The game will be his final Division II contest as he completes a 42-year officiating career, including 29 years in the college ranks.

“Bob has that special something that gives everyone confidence that the game will be worked right,” said Mike Burton the GNAC’s supervisor of football officials. “He will be missed as an official, but more important as a friend that I could call on to work the biggest game.”

In recent years, there have been plenty of those biggest games that Rose has been called upon. In 2009, Rose was picked to be the referee for the 2009 NCAA Division III championship game, the “Stagg Bowl,” in Salem, Va.
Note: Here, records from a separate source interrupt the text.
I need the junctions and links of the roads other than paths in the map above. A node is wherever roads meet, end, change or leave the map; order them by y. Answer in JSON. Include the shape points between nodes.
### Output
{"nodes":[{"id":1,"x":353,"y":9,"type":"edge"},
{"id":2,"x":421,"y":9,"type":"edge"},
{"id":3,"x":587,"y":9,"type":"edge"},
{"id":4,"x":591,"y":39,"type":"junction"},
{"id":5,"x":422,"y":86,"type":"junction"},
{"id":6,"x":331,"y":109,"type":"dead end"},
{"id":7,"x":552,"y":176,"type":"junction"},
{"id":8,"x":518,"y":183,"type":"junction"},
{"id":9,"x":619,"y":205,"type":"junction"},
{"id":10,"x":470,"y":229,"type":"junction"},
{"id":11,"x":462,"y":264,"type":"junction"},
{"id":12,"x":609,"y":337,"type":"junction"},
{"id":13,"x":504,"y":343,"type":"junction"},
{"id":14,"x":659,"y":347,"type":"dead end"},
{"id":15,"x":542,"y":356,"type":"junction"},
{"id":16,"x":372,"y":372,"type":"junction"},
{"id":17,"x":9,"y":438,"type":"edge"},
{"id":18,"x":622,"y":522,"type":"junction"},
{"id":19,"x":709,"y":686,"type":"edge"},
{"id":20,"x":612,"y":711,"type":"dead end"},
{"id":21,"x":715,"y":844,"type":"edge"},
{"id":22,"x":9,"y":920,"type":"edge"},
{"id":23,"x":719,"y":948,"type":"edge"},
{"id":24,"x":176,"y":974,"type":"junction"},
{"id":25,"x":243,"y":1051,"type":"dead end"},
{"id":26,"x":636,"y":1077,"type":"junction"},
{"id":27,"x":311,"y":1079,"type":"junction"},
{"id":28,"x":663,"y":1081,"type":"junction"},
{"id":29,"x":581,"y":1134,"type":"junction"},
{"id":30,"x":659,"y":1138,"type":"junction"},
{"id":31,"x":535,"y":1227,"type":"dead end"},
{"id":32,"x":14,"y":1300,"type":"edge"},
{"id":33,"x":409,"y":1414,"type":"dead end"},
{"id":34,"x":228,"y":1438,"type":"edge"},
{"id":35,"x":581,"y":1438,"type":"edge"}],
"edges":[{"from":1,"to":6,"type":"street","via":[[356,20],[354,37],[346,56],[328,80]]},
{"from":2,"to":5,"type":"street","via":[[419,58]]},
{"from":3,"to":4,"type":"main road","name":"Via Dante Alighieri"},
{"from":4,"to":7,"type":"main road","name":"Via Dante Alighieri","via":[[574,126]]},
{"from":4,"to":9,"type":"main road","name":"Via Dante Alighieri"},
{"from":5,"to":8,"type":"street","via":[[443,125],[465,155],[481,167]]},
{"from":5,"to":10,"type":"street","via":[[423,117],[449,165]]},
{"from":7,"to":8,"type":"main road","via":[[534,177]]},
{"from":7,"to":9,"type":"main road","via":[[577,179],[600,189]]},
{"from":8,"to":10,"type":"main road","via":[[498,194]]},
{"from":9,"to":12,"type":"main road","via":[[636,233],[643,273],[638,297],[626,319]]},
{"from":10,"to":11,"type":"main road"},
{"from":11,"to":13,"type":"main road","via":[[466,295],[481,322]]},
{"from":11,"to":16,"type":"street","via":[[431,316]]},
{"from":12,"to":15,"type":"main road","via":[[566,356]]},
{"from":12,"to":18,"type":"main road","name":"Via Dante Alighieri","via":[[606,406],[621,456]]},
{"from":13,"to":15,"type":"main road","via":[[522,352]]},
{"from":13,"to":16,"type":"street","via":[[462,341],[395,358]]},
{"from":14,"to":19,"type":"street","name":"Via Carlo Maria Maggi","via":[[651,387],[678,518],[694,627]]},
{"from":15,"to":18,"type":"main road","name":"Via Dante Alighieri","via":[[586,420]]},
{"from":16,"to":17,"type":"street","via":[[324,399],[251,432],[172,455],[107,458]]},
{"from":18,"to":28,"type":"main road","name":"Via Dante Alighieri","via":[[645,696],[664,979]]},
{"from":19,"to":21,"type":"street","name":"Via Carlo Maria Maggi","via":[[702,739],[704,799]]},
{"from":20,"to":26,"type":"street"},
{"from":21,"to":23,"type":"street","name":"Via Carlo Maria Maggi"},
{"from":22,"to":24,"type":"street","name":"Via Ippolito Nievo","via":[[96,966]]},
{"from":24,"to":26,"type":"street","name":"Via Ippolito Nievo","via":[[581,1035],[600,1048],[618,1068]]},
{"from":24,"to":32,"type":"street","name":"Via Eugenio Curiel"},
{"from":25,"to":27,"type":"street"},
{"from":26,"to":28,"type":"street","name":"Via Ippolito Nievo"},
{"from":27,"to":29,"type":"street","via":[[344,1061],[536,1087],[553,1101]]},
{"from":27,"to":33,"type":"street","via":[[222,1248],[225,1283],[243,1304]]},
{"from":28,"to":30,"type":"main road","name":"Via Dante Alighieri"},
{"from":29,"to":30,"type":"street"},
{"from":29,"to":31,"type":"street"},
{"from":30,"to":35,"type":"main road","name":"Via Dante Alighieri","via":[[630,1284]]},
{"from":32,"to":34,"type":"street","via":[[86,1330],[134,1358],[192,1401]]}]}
He was selected to work the 2013 NAIA national championship game in Rome, Georgia, and was also the referee for last year’s NCAA Division II national championship game in Kansas City.

According to Burton, Rose is believed to be the only person to work as the referee for all three of those small college national championship games.

During last year’s Division II final, Burton said he was impressed by Rose’s ability to keep his crew calm and instill confidence in all he would be working with. “When he came into the room that the pregame meeting last December in Kansas City, the pressure went right out of the room,” Burton said. “Bob is a class act and will be very tough to replace.”

Rose began officiating high school football games in 1975 and worked his way up to the college ranks in 1988. He has worked football games for not only the GNAC and the Division III Northwest Conference, but for both leagues’ predecessor, the Columbia Football Association. He has also worked college basketball games for the GNAC, the Northwest Conference, and the NAIA’s Cascade Collegiate Conference.

Rose is also the assigner for high school and basketball in southwest Washington, a role he will continue after retiring from the college ranks.

A resident of Longview, Wash., Rose and his wife, Jeri, will be spending a few more winters in the sunshine of Palm Springs, California.